→ Request
Copy out the entries word for word, leaving images aside.
(Beginning of Data section)
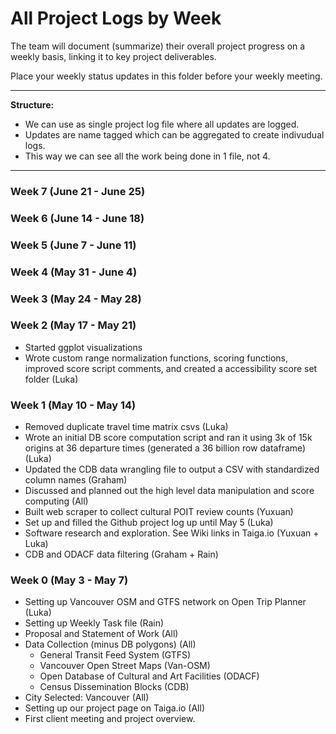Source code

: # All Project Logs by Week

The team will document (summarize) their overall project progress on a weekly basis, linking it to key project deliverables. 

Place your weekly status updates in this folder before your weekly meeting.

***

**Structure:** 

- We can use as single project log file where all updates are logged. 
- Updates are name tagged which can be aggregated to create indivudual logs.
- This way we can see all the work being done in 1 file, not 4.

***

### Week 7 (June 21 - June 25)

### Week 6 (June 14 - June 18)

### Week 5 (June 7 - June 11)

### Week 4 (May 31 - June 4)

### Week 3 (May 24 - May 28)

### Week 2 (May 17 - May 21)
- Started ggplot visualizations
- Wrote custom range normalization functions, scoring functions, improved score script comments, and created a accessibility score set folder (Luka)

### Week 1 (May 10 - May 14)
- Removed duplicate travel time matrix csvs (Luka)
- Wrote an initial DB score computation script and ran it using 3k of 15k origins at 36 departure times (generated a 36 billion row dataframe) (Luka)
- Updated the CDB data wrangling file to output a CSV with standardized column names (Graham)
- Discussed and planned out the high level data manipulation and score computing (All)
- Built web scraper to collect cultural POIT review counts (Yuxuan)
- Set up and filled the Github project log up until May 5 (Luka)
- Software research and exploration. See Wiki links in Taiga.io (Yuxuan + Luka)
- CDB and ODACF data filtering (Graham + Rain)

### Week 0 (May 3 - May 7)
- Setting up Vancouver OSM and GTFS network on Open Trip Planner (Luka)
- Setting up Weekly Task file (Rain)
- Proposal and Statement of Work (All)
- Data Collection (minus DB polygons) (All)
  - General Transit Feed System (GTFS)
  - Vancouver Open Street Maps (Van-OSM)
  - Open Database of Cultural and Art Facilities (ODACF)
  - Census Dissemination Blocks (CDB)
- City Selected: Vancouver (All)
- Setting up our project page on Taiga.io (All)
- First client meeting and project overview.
(End of Data section)
→ Answer to this exercise
Source code

: # All Project Logs by Week

The team will document (summarize) their overall project progress on a weekly basis, linking it to key project deliverables. 

Place your weekly status updates in this folder before your weekly meeting.

***

**Structure:** 

- We can use as single project log file where all updates are logged. 
- Updates are name tagged which can be aggregated to create indivudual logs.
- This way we can see all the work being done in 1 file, not 4.

***

### Week 7 (June 21 - June 25)

### Week 6 (June 14 - June 18)

### Week 5 (June 7 - June 11)

### Week 4 (May 31 - June 4)

### Week 3 (May 24 - May 28)

### Week 2 (May 17 - May 21)
- Started ggplot visualizations
- Wrote custom range normalization functions, scoring functions, improved score script comments, and created a accessibility score set folder (Luka)

### Week 1 (May 10 - May 14)
- Removed duplicate travel time matrix csvs (Luka)
- Wrote an initial DB score computation script and ran it using 3k of 15k origins at 36 departure times (generated a 36 billion row dataframe) (Luka)
- Updated the CDB data wrangling file to output a CSV with standardized column names (Graham)
- Discussed and planned out the high level data manipulation and score computing (All)
- Built web scraper to collect cultural POIT review counts (Yuxuan)
- Set up and filled the Github project log up until May 5 (Luka)
- Software research and exploration. See Wiki links in Taiga.io (Yuxuan + Luka)
- CDB and ODACF data filtering (Graham + Rain)

### Week 0 (May 3 - May 7)
- Setting up Vancouver OSM and GTFS network on Open Trip Planner (Luka)
- Setting up Weekly Task file (Rain)
- Proposal and Statement of Work (All)
- Data Collection (minus DB polygons) (All)
  - General Transit Feed System (GTFS)
  - Vancouver Open Street Maps (Van-OSM)
  - Open Database of Cultural and Art Facilities (ODACF)
  - Census Dissemination Blocks (CDB)
- City Selected: Vancouver (All)
- Setting up our project page on Taiga.io (All)
- First client meeting and project overview.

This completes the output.